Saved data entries

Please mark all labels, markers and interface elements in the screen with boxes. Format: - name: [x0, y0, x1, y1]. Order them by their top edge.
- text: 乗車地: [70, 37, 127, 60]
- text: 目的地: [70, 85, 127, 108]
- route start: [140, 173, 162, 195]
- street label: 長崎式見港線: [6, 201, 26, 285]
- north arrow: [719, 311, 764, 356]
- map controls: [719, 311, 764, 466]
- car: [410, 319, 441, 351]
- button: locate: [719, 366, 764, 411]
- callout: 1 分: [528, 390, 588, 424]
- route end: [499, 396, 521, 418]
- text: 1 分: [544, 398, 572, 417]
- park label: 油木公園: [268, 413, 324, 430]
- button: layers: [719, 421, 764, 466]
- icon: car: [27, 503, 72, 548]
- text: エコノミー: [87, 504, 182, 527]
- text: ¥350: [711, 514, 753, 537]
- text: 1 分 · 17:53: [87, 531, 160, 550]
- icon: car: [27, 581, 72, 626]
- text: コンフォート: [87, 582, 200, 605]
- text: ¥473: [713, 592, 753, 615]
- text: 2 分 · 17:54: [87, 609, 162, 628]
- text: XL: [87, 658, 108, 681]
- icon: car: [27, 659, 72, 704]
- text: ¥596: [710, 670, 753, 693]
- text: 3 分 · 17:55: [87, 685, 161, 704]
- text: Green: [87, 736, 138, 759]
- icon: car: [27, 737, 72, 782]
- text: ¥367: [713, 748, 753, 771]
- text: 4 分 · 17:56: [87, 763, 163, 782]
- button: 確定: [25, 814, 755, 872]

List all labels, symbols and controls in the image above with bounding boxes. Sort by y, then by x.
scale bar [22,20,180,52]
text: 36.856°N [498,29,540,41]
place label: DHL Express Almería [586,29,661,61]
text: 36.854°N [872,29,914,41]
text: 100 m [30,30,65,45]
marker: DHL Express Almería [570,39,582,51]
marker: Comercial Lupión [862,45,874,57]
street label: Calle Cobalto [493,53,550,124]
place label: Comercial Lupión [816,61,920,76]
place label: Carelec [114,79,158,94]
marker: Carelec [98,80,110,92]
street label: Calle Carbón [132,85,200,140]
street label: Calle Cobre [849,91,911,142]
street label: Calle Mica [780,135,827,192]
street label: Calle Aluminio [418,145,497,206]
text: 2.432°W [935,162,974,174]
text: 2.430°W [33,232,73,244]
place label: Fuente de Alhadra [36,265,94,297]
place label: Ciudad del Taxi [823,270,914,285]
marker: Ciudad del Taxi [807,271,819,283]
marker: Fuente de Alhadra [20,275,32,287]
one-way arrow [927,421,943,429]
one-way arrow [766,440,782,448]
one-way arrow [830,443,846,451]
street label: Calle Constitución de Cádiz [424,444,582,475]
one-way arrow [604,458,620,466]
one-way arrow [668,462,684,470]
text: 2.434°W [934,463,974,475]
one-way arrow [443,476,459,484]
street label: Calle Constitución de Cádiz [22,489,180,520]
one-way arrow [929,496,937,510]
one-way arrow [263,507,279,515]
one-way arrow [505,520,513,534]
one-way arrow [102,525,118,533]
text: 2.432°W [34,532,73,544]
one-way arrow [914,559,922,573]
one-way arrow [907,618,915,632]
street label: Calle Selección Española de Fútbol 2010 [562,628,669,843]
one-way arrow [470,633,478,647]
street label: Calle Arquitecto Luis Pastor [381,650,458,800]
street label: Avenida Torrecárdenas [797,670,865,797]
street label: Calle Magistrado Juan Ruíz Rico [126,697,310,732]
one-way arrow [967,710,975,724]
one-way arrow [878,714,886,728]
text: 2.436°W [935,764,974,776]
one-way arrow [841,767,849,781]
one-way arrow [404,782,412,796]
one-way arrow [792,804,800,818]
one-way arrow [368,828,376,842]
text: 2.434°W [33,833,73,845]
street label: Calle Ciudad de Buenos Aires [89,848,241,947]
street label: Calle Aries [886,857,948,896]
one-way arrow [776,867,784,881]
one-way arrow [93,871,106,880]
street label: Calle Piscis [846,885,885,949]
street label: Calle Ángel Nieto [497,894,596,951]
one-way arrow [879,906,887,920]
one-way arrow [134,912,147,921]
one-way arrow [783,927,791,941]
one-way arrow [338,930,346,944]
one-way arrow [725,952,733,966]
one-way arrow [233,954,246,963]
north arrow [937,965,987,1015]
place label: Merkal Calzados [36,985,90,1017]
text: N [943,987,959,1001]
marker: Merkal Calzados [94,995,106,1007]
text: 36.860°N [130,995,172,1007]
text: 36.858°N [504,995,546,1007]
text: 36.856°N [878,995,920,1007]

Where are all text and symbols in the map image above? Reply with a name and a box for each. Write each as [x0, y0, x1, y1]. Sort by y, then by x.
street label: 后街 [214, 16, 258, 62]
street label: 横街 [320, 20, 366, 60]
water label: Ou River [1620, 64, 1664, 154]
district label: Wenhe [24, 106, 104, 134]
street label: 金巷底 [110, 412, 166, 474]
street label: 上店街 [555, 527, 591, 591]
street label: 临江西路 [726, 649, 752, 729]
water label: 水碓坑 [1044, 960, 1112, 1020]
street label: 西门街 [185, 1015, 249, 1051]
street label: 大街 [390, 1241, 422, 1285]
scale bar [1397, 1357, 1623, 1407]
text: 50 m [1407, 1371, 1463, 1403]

• **Work item**
All of the data above is to be transcribed without alteration.

• **Your response**
Please mark all labels, markers and interface elements in the screen with boxes. Format: - name: [x0, y0, x1, y1]. Order them by their top edge.
- text: 乗車地: [70, 37, 127, 60]
- text: 目的地: [70, 85, 127, 108]
- route start: [140, 173, 162, 195]
- street label: 長崎式見港線: [6, 201, 26, 285]
- north arrow: [719, 311, 764, 356]
- map controls: [719, 311, 764, 466]
- car: [410, 319, 441, 351]
- button: locate: [719, 366, 764, 411]
- callout: 1 分: [528, 390, 588, 424]
- route end: [499, 396, 521, 418]
- text: 1 分: [544, 398, 572, 417]
- park label: 油木公園: [268, 413, 324, 430]
- button: layers: [719, 421, 764, 466]
- icon: car: [27, 503, 72, 548]
- text: エコノミー: [87, 504, 182, 527]
- text: ¥350: [711, 514, 753, 537]
- text: 1 分 · 17:53: [87, 531, 160, 550]
- icon: car: [27, 581, 72, 626]
- text: コンフォート: [87, 582, 200, 605]
- text: ¥473: [713, 592, 753, 615]
- text: 2 分 · 17:54: [87, 609, 162, 628]
- text: XL: [87, 658, 108, 681]
- icon: car: [27, 659, 72, 704]
- text: ¥596: [710, 670, 753, 693]
- text: 3 分 · 17:55: [87, 685, 161, 704]
- text: Green: [87, 736, 138, 759]
- icon: car: [27, 737, 72, 782]
- text: ¥367: [713, 748, 753, 771]
- text: 4 分 · 17:56: [87, 763, 163, 782]
- button: 確定: [25, 814, 755, 872]

List all labels, symbols and controls in the image above with bounding boxes. Sort by y, then by x.
scale bar [22,20,180,52]
text: 36.856°N [498,29,540,41]
place label: DHL Express Almería [586,29,661,61]
text: 36.854°N [872,29,914,41]
text: 100 m [30,30,65,45]
marker: DHL Express Almería [570,39,582,51]
marker: Comercial Lupión [862,45,874,57]
street label: Calle Cobalto [493,53,550,124]
place label: Comercial Lupión [816,61,920,76]
place label: Carelec [114,79,158,94]
marker: Carelec [98,80,110,92]
street label: Calle Carbón [132,85,200,140]
street label: Calle Cobre [849,91,911,142]
street label: Calle Mica [780,135,827,192]
street label: Calle Aluminio [418,145,497,206]
text: 2.432°W [935,162,974,174]
text: 2.430°W [33,232,73,244]
place label: Fuente de Alhadra [36,265,94,297]
place label: Ciudad del Taxi [823,270,914,285]
marker: Ciudad del Taxi [807,271,819,283]
marker: Fuente de Alhadra [20,275,32,287]
one-way arrow [927,421,943,429]
one-way arrow [766,440,782,448]
one-way arrow [830,443,846,451]
street label: Calle Constitución de Cádiz [424,444,582,475]
one-way arrow [604,458,620,466]
one-way arrow [668,462,684,470]
text: 2.434°W [934,463,974,475]
one-way arrow [443,476,459,484]
street label: Calle Constitución de Cádiz [22,489,180,520]
one-way arrow [929,496,937,510]
one-way arrow [263,507,279,515]
one-way arrow [505,520,513,534]
one-way arrow [102,525,118,533]
text: 2.432°W [34,532,73,544]
one-way arrow [914,559,922,573]
one-way arrow [907,618,915,632]
street label: Calle Selección Española de Fútbol 2010 [562,628,669,843]
one-way arrow [470,633,478,647]
street label: Calle Arquitecto Luis Pastor [381,650,458,800]
street label: Avenida Torrecárdenas [797,670,865,797]
street label: Calle Magistrado Juan Ruíz Rico [126,697,310,732]
one-way arrow [967,710,975,724]
one-way arrow [878,714,886,728]
text: 2.436°W [935,764,974,776]
one-way arrow [841,767,849,781]
one-way arrow [404,782,412,796]
one-way arrow [792,804,800,818]
one-way arrow [368,828,376,842]
text: 2.434°W [33,833,73,845]
street label: Calle Ciudad de Buenos Aires [89,848,241,947]
street label: Calle Aries [886,857,948,896]
one-way arrow [776,867,784,881]
one-way arrow [93,871,106,880]
street label: Calle Piscis [846,885,885,949]
street label: Calle Ángel Nieto [497,894,596,951]
one-way arrow [879,906,887,920]
one-way arrow [134,912,147,921]
one-way arrow [783,927,791,941]
one-way arrow [338,930,346,944]
one-way arrow [725,952,733,966]
one-way arrow [233,954,246,963]
north arrow [937,965,987,1015]
place label: Merkal Calzados [36,985,90,1017]
text: N [943,987,959,1001]
marker: Merkal Calzados [94,995,106,1007]
text: 36.860°N [130,995,172,1007]
text: 36.858°N [504,995,546,1007]
text: 36.856°N [878,995,920,1007]

Where are all text and symbols in the map image above? Reply with a name and a box for each. Write each as [x0, y0, x1, y1]. Sort by y, then by x.
street label: 后街 [214, 16, 258, 62]
street label: 横街 [320, 20, 366, 60]
water label: Ou River [1620, 64, 1664, 154]
district label: Wenhe [24, 106, 104, 134]
street label: 金巷底 [110, 412, 166, 474]
street label: 上店街 [555, 527, 591, 591]
street label: 临江西路 [726, 649, 752, 729]
water label: 水碓坑 [1044, 960, 1112, 1020]
street label: 西门街 [185, 1015, 249, 1051]
street label: 大街 [390, 1241, 422, 1285]
scale bar [1397, 1357, 1623, 1407]
text: 50 m [1407, 1371, 1463, 1403]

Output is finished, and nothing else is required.